Often, due to the complexity of the sample matrix or the low concentration of analyte(s) of interest, a workflow involving clean up and/or target enrichment is necessary. Mass spectrometric immunoassay (MSIA) is just one successful example. The MISA technique uses affinity purification for the specific capture and concentration of a targeted analyte prior MALDI-TOF MS detection and has been used to quantify a range of clinically relevant proteins and peptides. Generally, the affinity resin is housed in a pipet-tip and, post capture, the analyte is eluted directly onto the MALDI-TOF target.

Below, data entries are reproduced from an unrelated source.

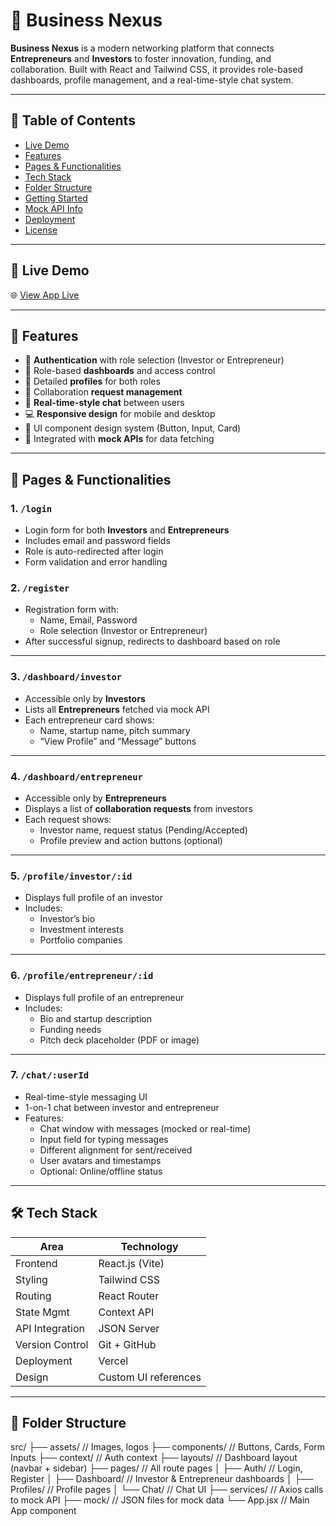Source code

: # 🚀 Business Nexus

**Business Nexus** is a modern networking platform that connects **Entrepreneurs** and **Investors** to foster innovation, funding, and collaboration. Built with React and Tailwind CSS, it provides role-based dashboards, profile management, and a real-time-style chat system.

---

## 📌 Table of Contents

- [Live Demo](#live-demo)
- [Features](#features)
- [Pages & Functionalities](#pages--functionalities)
- [Tech Stack](#tech-stack)
- [Folder Structure](#folder-structure)
- [Getting Started](#getting-started)
- [Mock API Info](#mock-api-info)
- [Deployment](#deployment)
- [License](#license)

---

## 🔗 Live Demo

🌐 [View App Live](https://your-deployment-link.vercel.app)

---

## 🌟 Features

- 🔐 **Authentication** with role selection (Investor or Entrepreneur)
- 🧠 Role-based **dashboards** and access control
- 👤 Detailed **profiles** for both roles
- 🤝 Collaboration **request management**
- 💬 **Real-time-style chat** between users
- 💻 **Responsive design** for mobile and desktop
- 🎨 UI component design system (Button, Input, Card)
- 🔄 Integrated with **mock APIs** for data fetching

---

## 📄 Pages & Functionalities

### 1. `/login`
- Login form for both **Investors** and **Entrepreneurs**
- Includes email and password fields
- Role is auto-redirected after login
- Form validation and error handling

### 2. `/register`
- Registration form with:
  - Name, Email, Password
  - Role selection (Investor or Entrepreneur)
- After successful signup, redirects to dashboard based on role

---

### 3. `/dashboard/investor`
- Accessible only by **Investors**
- Lists all **Entrepreneurs** fetched via mock API
- Each entrepreneur card shows:
  - Name, startup name, pitch summary
  - “View Profile” and “Message” buttons

---

### 4. `/dashboard/entrepreneur`
- Accessible only by **Entrepreneurs**
- Displays a list of **collaboration requests** from investors
- Each request shows:
  - Investor name, request status (Pending/Accepted)
  - Profile preview and action buttons (optional)

---

### 5. `/profile/investor/:id`
- Displays full profile of an investor
- Includes:
  - Investor’s bio
  - Investment interests
  - Portfolio companies

---

### 6. `/profile/entrepreneur/:id`
- Displays full profile of an entrepreneur
- Includes:
  - Bio and startup description
  - Funding needs
  - Pitch deck placeholder (PDF or image)

---

### 7. `/chat/:userId`
- Real-time-style messaging UI
- 1-on-1 chat between investor and entrepreneur
- Features:
  - Chat window with messages (mocked or real-time)
  - Input field for typing messages
  - Different alignment for sent/received
  - User avatars and timestamps
  - Optional: Online/offline status

---

## 🛠 Tech Stack

| Area             | Technology                      |
|------------------|----------------------------------|
| Frontend         | React.js (Vite)                 |
| Styling          | Tailwind CSS                    |
| Routing          | React Router                    |
| State Mgmt       | Context API                     |
| API Integration  | JSON Server   |
| Version Control  | Git + GitHub                    |
| Deployment       | Vercel               |
| Design           | Custom UI references    |

---

## 📁 Folder Structure

src/
├── assets/ // Images, logos
├── components/ // Buttons, Cards, Form Inputs
├── context/ // Auth context
├── layouts/ // Dashboard layout (navbar + sidebar)
├── pages/ // All route pages
│ ├── Auth/ // Login, Register
│ ├── Dashboard/ // Investor & Entrepreneur dashboards
│ ├── Profiles/ // Profile pages
│ └── Chat/ // Chat UI
├── services/ // Axios calls to mock API
├── mock/ // JSON files for mock data
└── App.jsx // Main App component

This workflow is easily scaled for high-throughput and a recent study on the analysis of insulin-like growth factor reports the processing of > 1000 samples in a single day. Similarly, a technique known as stable-isotope standards and capture by anti-peptide antibodies (SISCAPA) involves cleavage of the intact polypeptides to peptide fragments prior to detection and quantification of specific peptides by MALDI-TOF MS. Examples of these approaches will also be presented.
In summary, MALDI-TOF is making inroads into routine clinical chemistry. Of special interest and relevance is the potential for MALDI to serve as a low cost, high throughput and precise analytical tool for quantitative analysis. The strengths and weaknesses of this approach will be presented and discussed.